Results from Sunday’s local and legislative elections in 15 states appeared to bolster the prospects for reform of key state sectors. But the process also raised questions about the direction of Mexico's democracy as stories of violence surged along with allegations of vote-buying and voter intimidation – vices that were supposed to be stamped out as the country moved from one-party rule to competitive elections.
The governing Institutional Revolutionary Party (PRI) won the mayor's office in eight state capitals and most of the legislative races in play, as more than 900 municipalities and 12 state congresses were contested. The opposition National Action Party (PAN) claimed city halls in five state capitals and several border cities, and led the gubernatorial race in Baja California – where it has ruled since 1989 – until an error in the preliminary vote count system forced electoral officials to order a recount.
The mood for many, however, was summed up in the popularity of Morris, a “candigato” ("candidate cat") "running" for mayor of Xalapa in Veracruz state on promises of getting rid of the "rats," as many Mexicans call politicians. Morris garnered more than 150,000 Facebook followers and captured international attention, with his promoters claiming he drew more support than a small party. He embodied evidence of democratic growing pains that were discouraging to some, especially after the optimism of Mexico opening up politically and the PAN unseating the PRI in 2000 after a seven-decade hold on the presidency.
“We were going in the right direction 12 years ago,” says Jeffrey Weldon, head of the political science department at the Autonomous Technological Institute of Mexico in Mexico City. “We’re going in the wrong direction now.... We're seeing a lot more violence.”
Democratically speaking, Mexico is still miles ahead of where it was decades ago, when ballot boxes were stuffed and stories abounded of PRI electoral operators plying poor voters with sandwiches and sodas and then taking them to the polls. Voters now regularly throw out parties governing poorly. President Obama said in a May speech to Mexican students that he saw a “deepening democracy” in their country. President Enrique Peña Nieto wrote Monday on his presidential blog, “Yesterday’s elections confirm the strength and validity of our democracy,” while also acknowledging, “They also leave clear that there are spaces of opportunity for perfecting them.”
Not what it may seem
The reasons for old practices persisting can be counterintuitive.
The nongovernmental group Alianza Cívica, for example, has reported an increase in vote buying in the last two federal elections – something Mr. Weldon attributed in part to an election reform approved in 2007. The reforms outlawed paid political advertising and gave parties free access to the airwaves, leaving them more money for their ground games.
Ironically, increased competition could be fomenting violence, too. More than 20 candidates were kidnapped or killed during the campaign, the Spanish newspaper El País reported, while a 45-member group of provocateurs, which included ex-police, was arrested in Cancún on Sunday. A 17-year-old filming the PRI distributing giveaways was stabbed to death in Veracruz, local media reported.

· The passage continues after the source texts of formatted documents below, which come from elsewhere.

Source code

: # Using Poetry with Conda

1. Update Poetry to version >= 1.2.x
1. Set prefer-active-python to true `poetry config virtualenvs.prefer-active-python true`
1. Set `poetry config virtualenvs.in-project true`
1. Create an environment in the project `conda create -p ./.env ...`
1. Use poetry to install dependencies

“There are far fewer single-party dominated municipalities than before, thus exacerbating the competition,” says George Grayson, government professor at the College of William and Mary in Williamsburg, Va. “Violence has become an increasing popular manner to settle disputes.”
Mr. Grayson cites problems with Mexico’s state governors, too. The 31 governors previously served at the pleasure of the president, but now enjoy considerable autonomy and exert influence over local congresses, courts, and electoral institutes.
Mexico “is backsliding away from democracy because of these governors,” Mr. Grayson argues.
Threatening to withdraw from a key pact
Opposition leaders’ objections to social programs allegedly being used for electoral purposes, as well as their contentions that PRI governors were unduly influencing the recent elections, threatened to undo an agreement between the three big political parties and the president known as the Pacto por México. The parties signed the Pacto to promote reforms in areas such as education, energy, and taxation, but the PAN and left-wing Democratic Revolution Party (PRD) suspended their participation briefly in April until agreements were struck with the federal government to improve election monitoring.
Weldon posits that the opposition parties will use the Pacto to address grievances that have not been addressed to their satisfaction by a tribunal, such as allegations that the PRI overspent in the 2012 vote – charges the party and president deny.
“Opposition parties may feel that they can’t get satisfaction out of the judicial part of the electoral process as much as they used to,” Weldon says. “They may feel that the way to get a better bargain is through the Pacto.”